From Publishers Weekly
"Any one of us is only six acquaintances away from anyone else," hints stewardess Stephanie Wiltshire at the outset of Walker's high-speed, disquieting debut, which features the not-so-random interactions of 20 of the most ludicrously manic characters imaginable. As Flight SA841 touches down at Birmingham International Airport from New York, an unidentified female stowaway on another plane begins her countdown through 840 concise chapters (many are just a line or two long), each of which builds urgently toward the disclosure of her identity and her fate. Air traffic controller Michael Davies guides SA841 to its gate, then drives home listening to psychoanalyst Dr. Frankburg's smash-hit self-help tape, You Too Can Fly, which is popular among airline industry employees and aviophobes alike. Distracted by the tape, Davies nearly hits a pedestrian later revealed to be yet another piece in the puzzle, before reaching home and his phobia-obsessed wife. The rest of the cast includes an "unfunny" comic whose act features a simulated suicide, an aspiring anticorporate terrorist, a suicidal pilot, a morgue assistant and a Welsh actor coping with the suicide of a Scottish actress and friend, all of whom are connected in some way to the death of a Chinese woman more than 20 years earlier. Walker's inaugural work is so clever that it seems to be the product of years of careful contemplation, yet so electrifying that it is just as easy to imagine him writing it in one sitting. His respect for his readers' attentiveness is palpable and refreshing, and a character list included at the front of the book is helpful in sorting out any momentary confusion.
========
◆ EXERCISES TO COMPLETE:
#1 Answer these questions from the review:
(a) Which flight touches down at the start, and at which airport?
(b) How many chapters does the stowaway's countdown run through?
(c) What is included at the front of the book?
#2 List every character the review identifies by a personal name.
#3 Rewrite the review's paragraph beginning "Any one of us is only six acquaintances away" as a shorter summary that keeps its main facts.
The records that follow have no connection to the review.

◆ DATASET RECORDS:
========
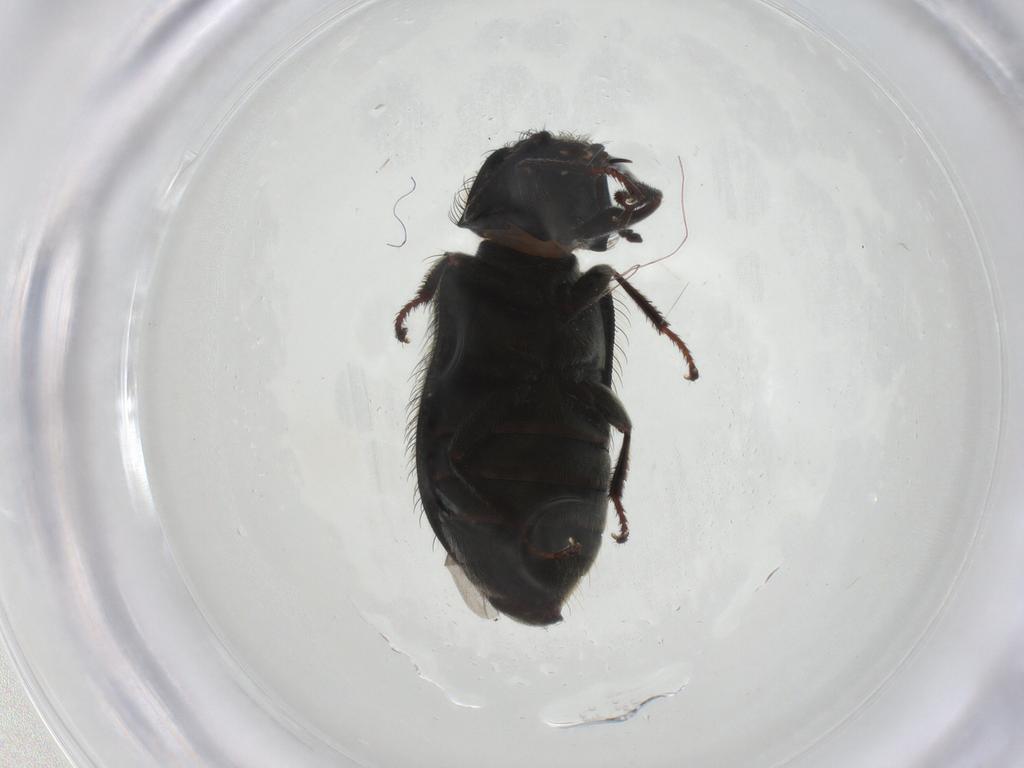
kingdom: Animalia
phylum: Arthropoda
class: Insecta
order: Coleoptera
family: Melyridae
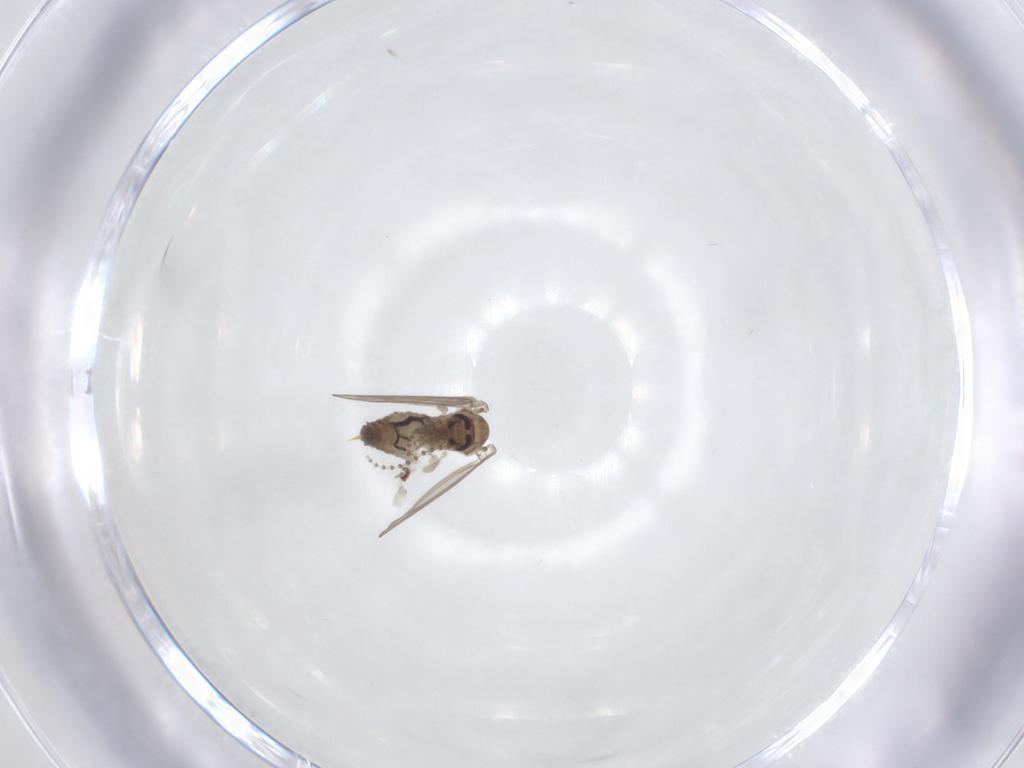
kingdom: Animalia
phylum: Arthropoda
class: Insecta
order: Diptera
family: Psychodidae
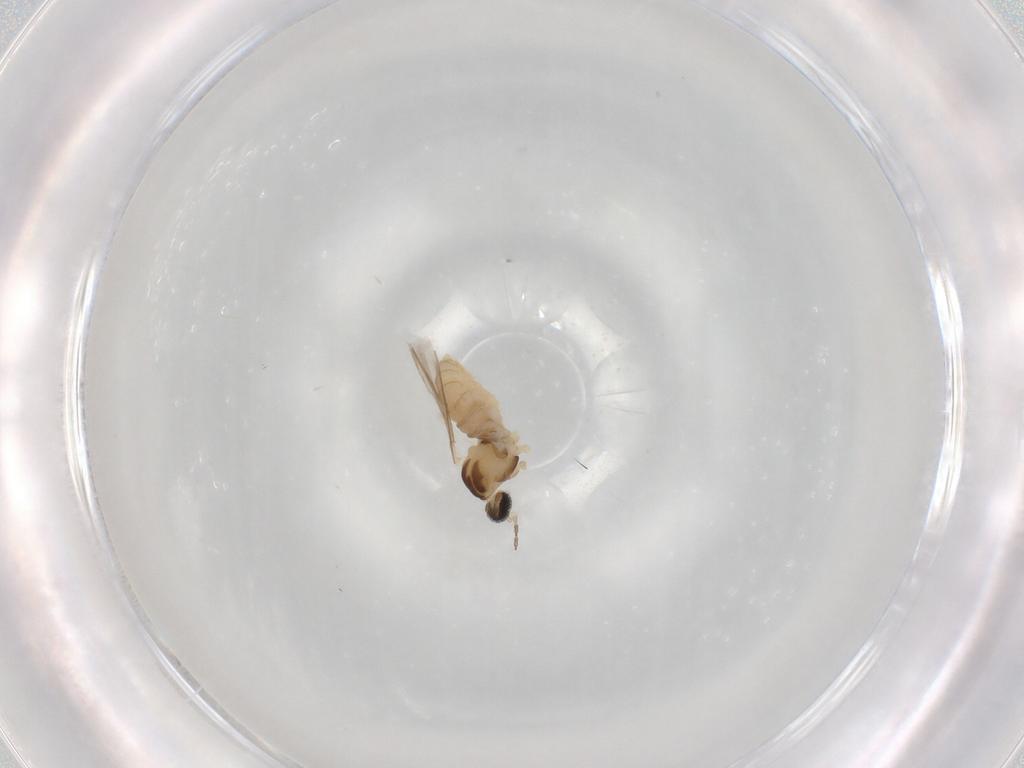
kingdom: Animalia
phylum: Arthropoda
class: Insecta
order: Diptera
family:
========
◆ OUTPUTS IN ORDER:
#1
(a) Flight SA841 touches down at Birmingham International Airport.
(b) 840 chapters.
(c) A character list.

#2
- Stephanie Wiltshire
- Michael Davies
- Dr. Frankburg

#3 Walker's debut novel follows 20 manic characters whose lives are connected. It opens with stewardess Stephanie Wiltshire's remark that anyone is only six acquaintances from anyone else. As Flight SA841 lands at Birmingham International Airport from New York, an unidentified female stowaway on another plane begins a countdown through 840 short chapters that lead toward her identity and fate. Air traffic controller Michael Davies guides the flight in. Driving home, he listens to Dr. Frankburg's self-help tape, You Too Can Fly, and nearly hits a pedestrian who later proves to be connected to the story. At home, his wife is obsessed with phobias. Other characters include an "unfunny" comic, an aspiring anticorporate terrorist, a suicidal pilot, a morgue assistant, and a Welsh actor grieving a Scottish actress. All of them are linked to the death of a Chinese woman more than 20 years earlier. The reviewer calls the book clever and electrifying, praises its respect for readers' attentiveness, and notes that the character list at the front is helpful.